Tuning agrochemical chemistry at the nanoscale to enhance stress tolerance, crop nutrition and yield

J. White
The Connecticut Agricultural Experiment Station (CAES),
United States

Keywords: agrochemical, nanoscale, crops, food

Summary:

Low use and delivery efficiency of conventional agrichemicals is a significant impediment to maintaining global food security, particularly given that a 60-70% increase in food production is needed by 2050 to support the projected population. Further confounding these efforts is a changing climate, which may force increased cultivation of crops under more marginal and stress-inducing conditions. Thus, novel and sustainable strategies for enhancing food production are needed all along the “farm-to-fork” continuum. One area we have focused on is using nanotechnology to increase the delivery efficiency and efficacy of nutrients. For example, given the known role of micronutrients in plant growth and defense against both abiotic and biotic stresses, we began mechanistic investigations into the potential of nanoscale micronutrient platforms for enhancing nutritional status and disease resistance. In a number of studies, foliar amendment of nanoscale materials such as CuO, CuS, S, and SiO2 have been shown to significantly alleviate damage caused by the fungal and viral pathogens, resulting in enhanced growth and yield.
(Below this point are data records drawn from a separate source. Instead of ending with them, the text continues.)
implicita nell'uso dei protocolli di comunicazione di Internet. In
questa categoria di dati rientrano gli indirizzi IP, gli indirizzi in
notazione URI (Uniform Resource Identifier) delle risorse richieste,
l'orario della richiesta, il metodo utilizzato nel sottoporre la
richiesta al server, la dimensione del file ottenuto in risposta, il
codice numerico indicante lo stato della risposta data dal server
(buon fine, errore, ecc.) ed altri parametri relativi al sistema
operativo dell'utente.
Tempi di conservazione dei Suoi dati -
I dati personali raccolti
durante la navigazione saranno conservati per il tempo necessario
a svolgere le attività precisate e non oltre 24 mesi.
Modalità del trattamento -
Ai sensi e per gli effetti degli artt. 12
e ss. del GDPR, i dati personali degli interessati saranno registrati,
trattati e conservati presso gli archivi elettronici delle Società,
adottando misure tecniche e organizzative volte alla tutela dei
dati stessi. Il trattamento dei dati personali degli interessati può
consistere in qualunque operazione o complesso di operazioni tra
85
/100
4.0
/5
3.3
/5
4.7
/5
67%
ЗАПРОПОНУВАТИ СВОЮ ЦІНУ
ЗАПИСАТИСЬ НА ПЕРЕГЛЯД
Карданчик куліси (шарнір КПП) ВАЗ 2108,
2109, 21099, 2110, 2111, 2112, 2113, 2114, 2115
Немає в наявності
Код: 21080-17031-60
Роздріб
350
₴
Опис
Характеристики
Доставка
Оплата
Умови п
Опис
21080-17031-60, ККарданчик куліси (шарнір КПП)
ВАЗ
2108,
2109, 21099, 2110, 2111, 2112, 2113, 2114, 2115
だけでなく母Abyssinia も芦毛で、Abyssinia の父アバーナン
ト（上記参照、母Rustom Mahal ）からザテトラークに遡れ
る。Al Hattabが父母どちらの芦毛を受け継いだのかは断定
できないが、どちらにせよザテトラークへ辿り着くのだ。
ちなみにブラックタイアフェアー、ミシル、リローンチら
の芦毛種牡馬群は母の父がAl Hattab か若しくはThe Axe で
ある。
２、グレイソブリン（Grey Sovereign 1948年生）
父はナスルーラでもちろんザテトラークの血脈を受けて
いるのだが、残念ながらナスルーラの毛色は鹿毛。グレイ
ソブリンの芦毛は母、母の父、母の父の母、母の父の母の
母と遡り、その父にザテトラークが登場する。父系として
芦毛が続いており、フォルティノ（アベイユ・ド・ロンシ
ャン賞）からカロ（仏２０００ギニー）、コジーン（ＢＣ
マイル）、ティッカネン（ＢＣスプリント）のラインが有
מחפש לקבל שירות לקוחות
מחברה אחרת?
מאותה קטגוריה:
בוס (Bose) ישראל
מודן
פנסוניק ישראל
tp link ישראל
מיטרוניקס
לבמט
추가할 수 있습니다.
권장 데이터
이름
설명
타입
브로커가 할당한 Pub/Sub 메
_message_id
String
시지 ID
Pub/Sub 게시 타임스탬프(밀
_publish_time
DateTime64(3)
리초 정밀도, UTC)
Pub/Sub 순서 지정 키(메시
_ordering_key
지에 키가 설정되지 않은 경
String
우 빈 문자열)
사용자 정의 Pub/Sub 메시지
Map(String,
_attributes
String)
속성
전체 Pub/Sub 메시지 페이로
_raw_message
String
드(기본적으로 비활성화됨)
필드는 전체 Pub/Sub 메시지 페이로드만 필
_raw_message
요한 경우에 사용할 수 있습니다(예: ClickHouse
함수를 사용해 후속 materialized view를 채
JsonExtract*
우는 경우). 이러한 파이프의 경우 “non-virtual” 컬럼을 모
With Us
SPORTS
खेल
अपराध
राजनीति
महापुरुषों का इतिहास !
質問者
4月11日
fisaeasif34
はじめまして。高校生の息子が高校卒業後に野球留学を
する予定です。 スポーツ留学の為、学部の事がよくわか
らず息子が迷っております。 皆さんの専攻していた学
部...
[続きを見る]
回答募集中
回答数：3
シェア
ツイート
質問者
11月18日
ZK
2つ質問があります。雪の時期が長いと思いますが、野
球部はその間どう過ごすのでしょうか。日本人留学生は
Importantly, disease suppression is largely a function of modulated plant nutrition and disease resistance and not direct toxicity against the pathogen. Separately, we are also looking at novel biopolymer-based nanocomposites as a means to enhance the precision of phosphorus delivery while minimizing run-off and damage to the ecosystem. Other studies are focused on the use of nanoscale metal oxides to enhance photosynthetic efficiency under stressed and non-stressed conditions. Across all of these projects, it is clear that the ability to effectively tune nanoscale material structure and composition will be critical to maximizing positive impacts, including significantly reduced amounts of agrichemical use. Results will be presented from several studies where manipulation of nanoparticle synthesis resulted in tunable and sustainable materials that yielded greater plant health and crop yield by a range of agronomic endpoints.